THE PROBLEM -
Reproduce word for word the section of the directional audio processing text that starts with "3. Multiply the" and ends with "output channels.".

[[ PAGE TEXT open ]]

In the following approach, a further embodiment of the
present invention is described as a list of processing
steps. The list is based on the assumption that sound is
recorded with a B-format microphone, and is then processed
for listening with multi-channel or monophonic loudspeaker
set-ups using DirAC style rendering or rendering supplying
directional parameters, indicating the direction of origin
of portions of the audio channel. The processing is as
follows:
1. Divide microphone signals into frequency bands and
analyze direction and, optionally, diffuseness at
each band depending on frequency. As an example,

direction may be parameterized by an azimuth and an
elevation angle (azi, ele).
2. Specify a function F, which describes the desired
directional pattern. The function may have an
arbitrary shape. It typically depends on direction.
It may, furthermore, also depend on diffuseness, if
diffuseness information is available. The function
can be different for different frequencies and it
may also be altered depending on time. At each
frequency band, derive a directional factor q from
the function F for each time instance, which is used
for subsequent weighting (scaling) of the audio
signal.
3. Multiply the audio sample values with the q values
of the directional factors corresponding to each
time and frequency portion to form the output
signal. This may be done in a time and/or a
frequency domain representation. Furthermore, this
processing may, for example, be implemented as a
part of a DirAC rendering to any number of desired
output channels.

[[ PAGE TEXT closed ]]
[[ RECORDED DATA open ]]

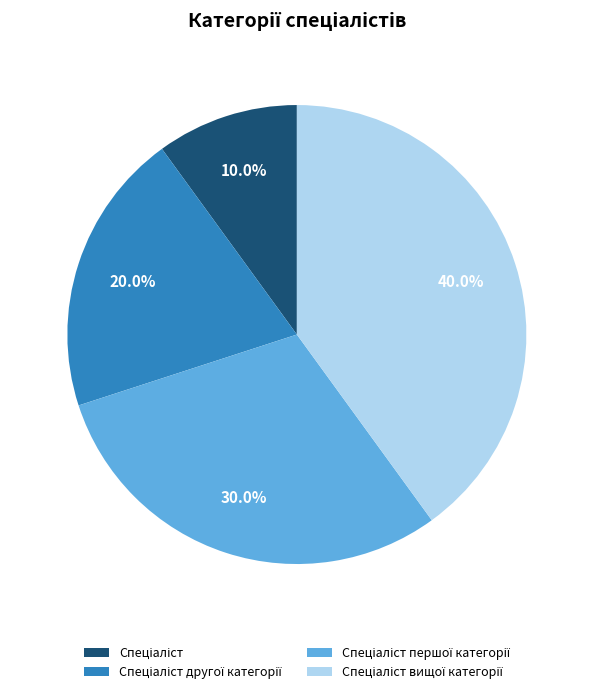

Is there a majority slice in this chart?

No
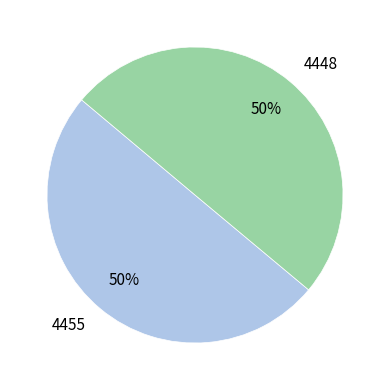

What is the ratio of the value at 4448 to the value at 4455?

1.0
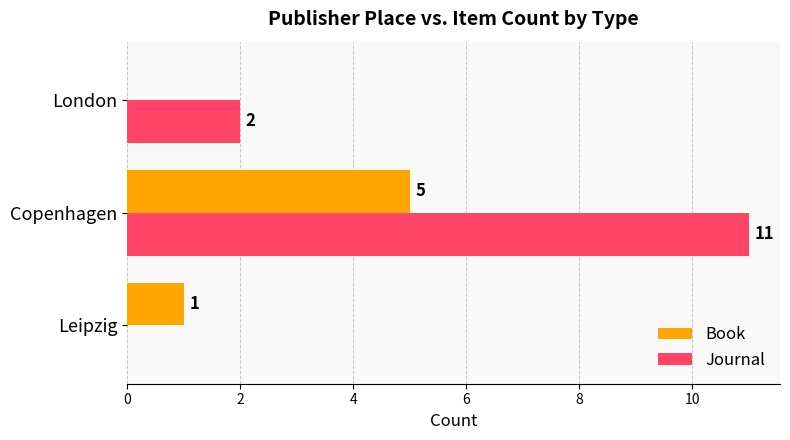

What is the average value of the Book series?

2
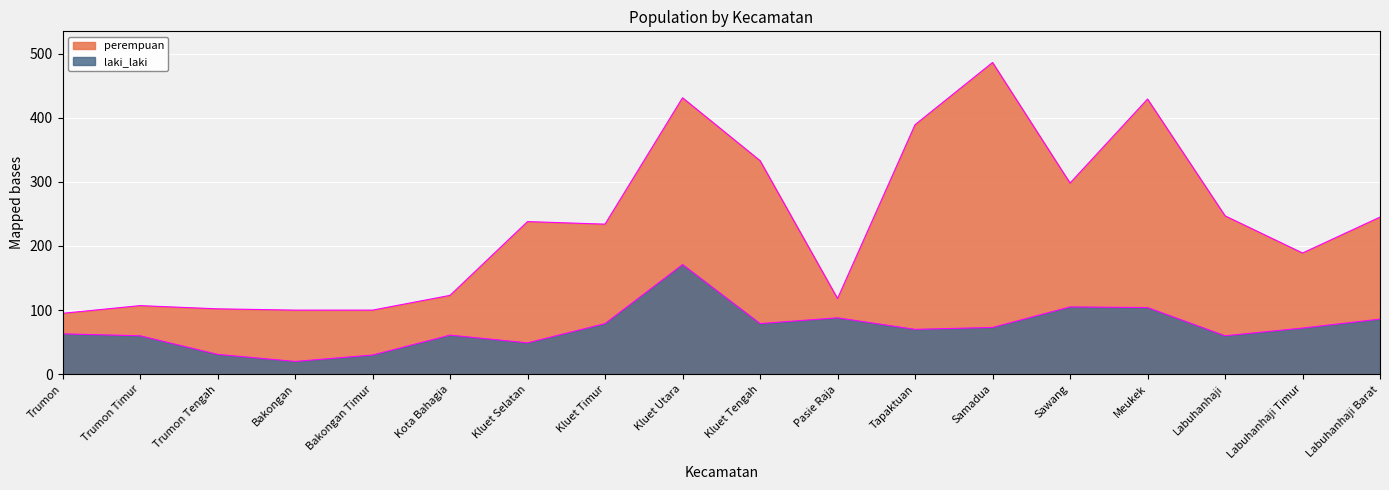

The perempuan series shows 175 at Trumon Timur. True or false?

False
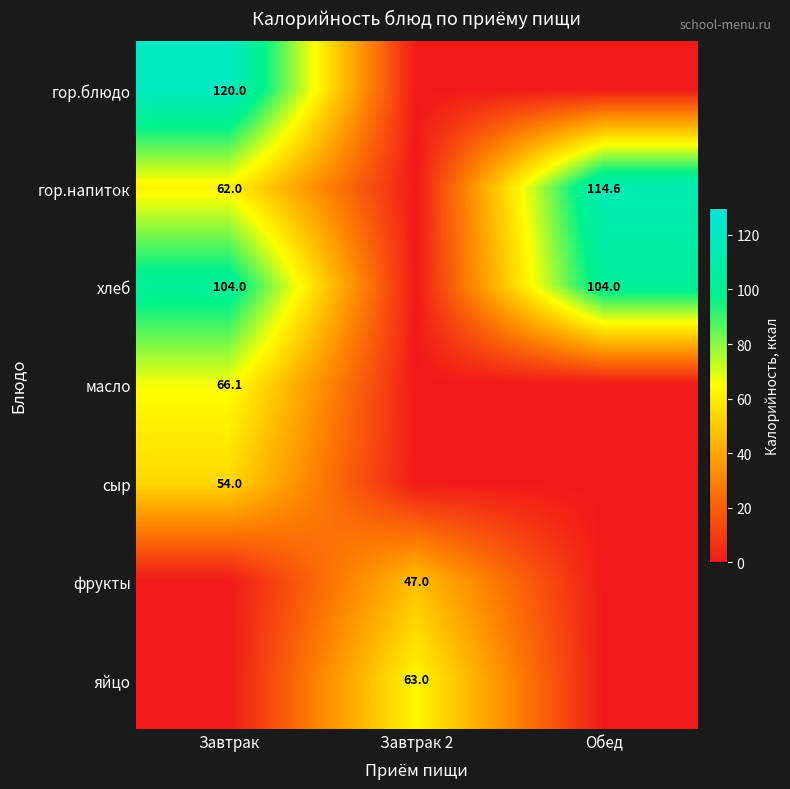

The масло series shows 66.1 at Завтрак. True or false?

True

[[ RECORDED DATA closed ]]

EXERCISE RESPONSE -
3. Multiply the audio sample values with the q values
of the directional factors corresponding to each
time and frequency portion to form the output
signal. This may be done in a time and/or a
frequency domain representation. Furthermore, this
processing may, for example, be implemented as a
part of a DirAC rendering to any number of desired
output channels.